Bunları pek çok ilgiliye, yetkiliye dağıtma, ulaştırma gayretinde olduk. Habertürk Tv, bu gayretlerin anlatıldığı 20 dakikalık bir yayına sayın Demirer'i çıkardı. Çok güzel bir yayın oldu.
Bütün bu gayretleri sürdürürken birkaç kere Cumhurbaşkanlığı Danışmanı Prof. Seyit Sertçelik beyle de ( kendisi konuyla yakından ilgili, kitaplar yazmış bir bilim insanıdır) görüşerek istişare fırsatı bulduk. Hatta konuya dair bir birim kurulması için talimat verildiği haberleri de basında yer aldı.
Ancak, yine bir sene geçti ve yine bir 24 Nisan geliyor. Yjne dünyanın çeşitli ülkelerinde bu konu konuşulacak, yine başımız ağrıtılacak...Zaten ABD Temsilciler Meclisi kararı da ortada...
Türkiye'nin bu işi hafife almaya hakkı yoktur.
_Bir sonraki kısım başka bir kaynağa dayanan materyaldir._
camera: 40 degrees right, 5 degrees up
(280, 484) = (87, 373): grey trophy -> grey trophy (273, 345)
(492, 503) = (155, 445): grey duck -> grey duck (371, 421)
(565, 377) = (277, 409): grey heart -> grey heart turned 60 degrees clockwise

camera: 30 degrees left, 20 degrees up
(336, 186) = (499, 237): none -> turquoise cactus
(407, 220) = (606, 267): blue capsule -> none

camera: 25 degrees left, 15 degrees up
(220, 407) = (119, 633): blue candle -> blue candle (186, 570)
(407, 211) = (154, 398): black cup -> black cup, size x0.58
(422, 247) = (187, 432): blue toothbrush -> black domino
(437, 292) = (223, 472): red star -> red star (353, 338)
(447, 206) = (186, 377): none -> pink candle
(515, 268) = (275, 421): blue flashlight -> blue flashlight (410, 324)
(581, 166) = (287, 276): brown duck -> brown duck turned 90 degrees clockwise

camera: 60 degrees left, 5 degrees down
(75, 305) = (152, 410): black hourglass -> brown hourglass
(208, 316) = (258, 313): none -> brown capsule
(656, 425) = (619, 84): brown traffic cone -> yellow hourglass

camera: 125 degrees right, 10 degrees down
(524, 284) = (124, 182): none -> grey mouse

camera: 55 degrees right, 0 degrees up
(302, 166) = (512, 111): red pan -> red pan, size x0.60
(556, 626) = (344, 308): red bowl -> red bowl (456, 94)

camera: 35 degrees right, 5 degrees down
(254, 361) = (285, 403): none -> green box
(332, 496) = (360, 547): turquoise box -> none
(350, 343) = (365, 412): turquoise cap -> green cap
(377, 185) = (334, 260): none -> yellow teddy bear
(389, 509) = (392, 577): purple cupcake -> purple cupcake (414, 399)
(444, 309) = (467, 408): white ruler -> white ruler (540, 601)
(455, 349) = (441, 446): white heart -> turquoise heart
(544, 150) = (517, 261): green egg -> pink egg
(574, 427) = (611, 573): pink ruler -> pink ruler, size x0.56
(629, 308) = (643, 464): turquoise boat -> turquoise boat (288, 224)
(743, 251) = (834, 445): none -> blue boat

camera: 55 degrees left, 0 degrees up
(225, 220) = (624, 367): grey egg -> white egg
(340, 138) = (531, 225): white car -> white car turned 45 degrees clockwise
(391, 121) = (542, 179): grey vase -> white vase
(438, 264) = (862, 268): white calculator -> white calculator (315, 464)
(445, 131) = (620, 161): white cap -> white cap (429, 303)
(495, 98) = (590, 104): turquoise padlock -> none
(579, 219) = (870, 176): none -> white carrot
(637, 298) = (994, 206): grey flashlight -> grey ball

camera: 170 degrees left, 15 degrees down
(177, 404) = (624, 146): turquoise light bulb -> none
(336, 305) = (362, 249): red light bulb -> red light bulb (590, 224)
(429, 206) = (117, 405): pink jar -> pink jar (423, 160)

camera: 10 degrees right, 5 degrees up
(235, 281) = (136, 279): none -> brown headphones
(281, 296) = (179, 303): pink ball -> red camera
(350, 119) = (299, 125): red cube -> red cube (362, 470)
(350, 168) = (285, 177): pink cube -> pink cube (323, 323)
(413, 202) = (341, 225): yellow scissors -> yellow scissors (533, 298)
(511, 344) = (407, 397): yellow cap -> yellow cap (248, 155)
Yapılacak işler muhakkak ki, vardır, yazdık, çizdik, hala yazılıp çiziliyor. En son sevgili Uluç Gürkan yine bir uyarı yazısı ile konunun ihmal edilmemesi gerekliliğini yazdı.
Yine Emekli Albay dostumuz Doçent Ömer Lütfi Taşçıoğlu'nun dikkate değer uyarı ve çalışmaları söz konusu...
1915'den 2021 Nisan'ını gördüğümüz şu günlere kadar hala SOMUT bir iş yakalamış değiliz. Ermenileri kırıp, dökelim demiyoruz. Ortadaki yalanın yalan olduğunu ve bizim de bu konuda haklı olduğumuzu ortaya koyalım diyoruz. Nasıl olabileceğini de yazıp çiziyoruz...Sadece mesela sayın Demirer kitap ve broşürlerinin ABD, Fransız parlamenterlerine ulaştırılması bile yapılması gerekli akıllı bir iş olurdu!